» **What to work on**: Taking the line with "Min Level -60.0 dB" as the first and the last line of the entries as the final one, copy that span exactly.

» **Data for analysis**:
"""

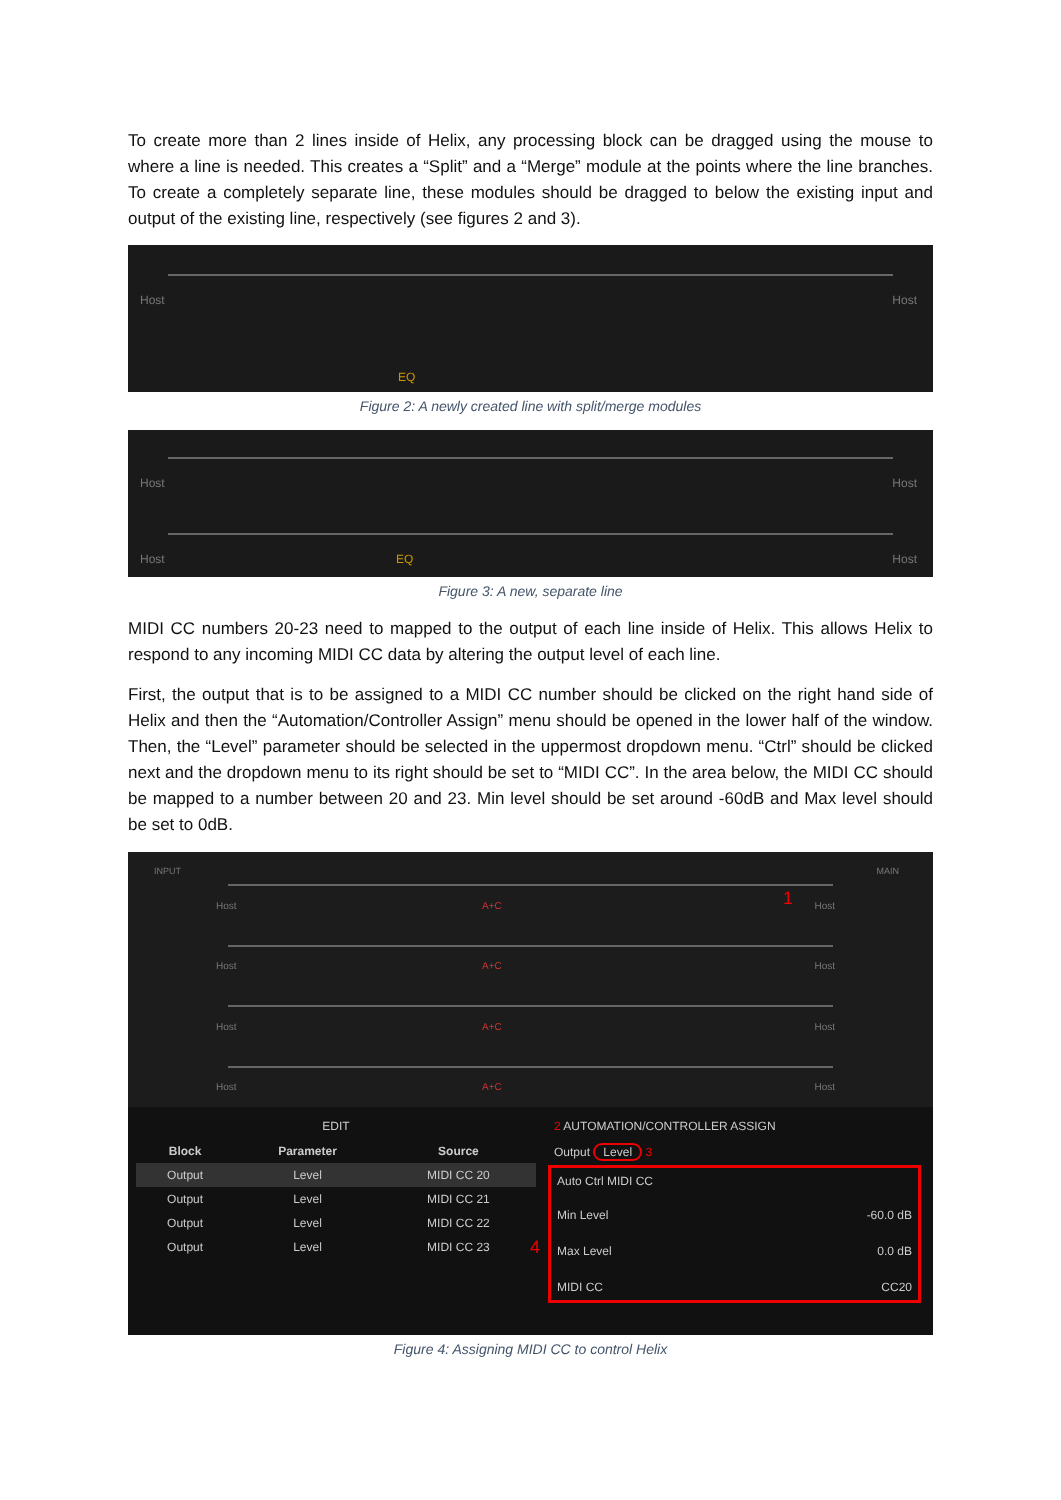To create more than 2 lines inside of Helix, any processing block can be dragged using the mouse to where a line is needed. This creates a “Split” and a “Merge” module at the points where the line branches. To create a completely separate line, these modules should be dragged to below the existing input and output of the existing line, respectively (see figures 2 and 3).
Host Host
EQ
Figure 2: A newly created line with split/merge modules
Host Host
Host EQ Host
Figure 3: A new, separate line
MIDI CC numbers 20-23 need to mapped to the output of each line inside of Helix. This allows Helix to respond to any incoming MIDI CC data by altering the output level of each line.
First, the output that is to be assigned to a MIDI CC number should be clicked on the right hand side of Helix and then the “Automation/Controller Assign” menu should be opened in the lower half of the window. Then, the “Level” parameter should be selected in the uppermost dropdown menu. “Ctrl” should be clicked next and the dropdown menu to its right should be set to “MIDI CC”. In the area below, the MIDI CC should be mapped to a number between 20 and 23. Min level should be set around -60dB and Max level should be set to 0dB.
INPUT MAIN
Host A+C 1 Host
Host A+C Host
Host A+C Host
Host A+C Host
EDIT
| Block | Parameter | Source |
| --- | --- | --- |
| Output | Level | MIDI CC 20 |
| Output | Level | MIDI CC 21 |
| Output | Level | MIDI CC 22 |
| Output | Level | MIDI CC 23 |
2 AUTOMATION/CONTROLLER ASSIGN
Output Level 3
Auto Ctrl MIDI CC
Min Level -60.0 dB
Max Level 0.0 dB
MIDI CC CC20
4
Figure 4: Assigning MIDI CC to control Helix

"""

» **Answer section**:
Min Level -60.0 dB
Max Level 0.0 dB
MIDI CC CC20
4
Figure 4: Assigning MIDI CC to control Helix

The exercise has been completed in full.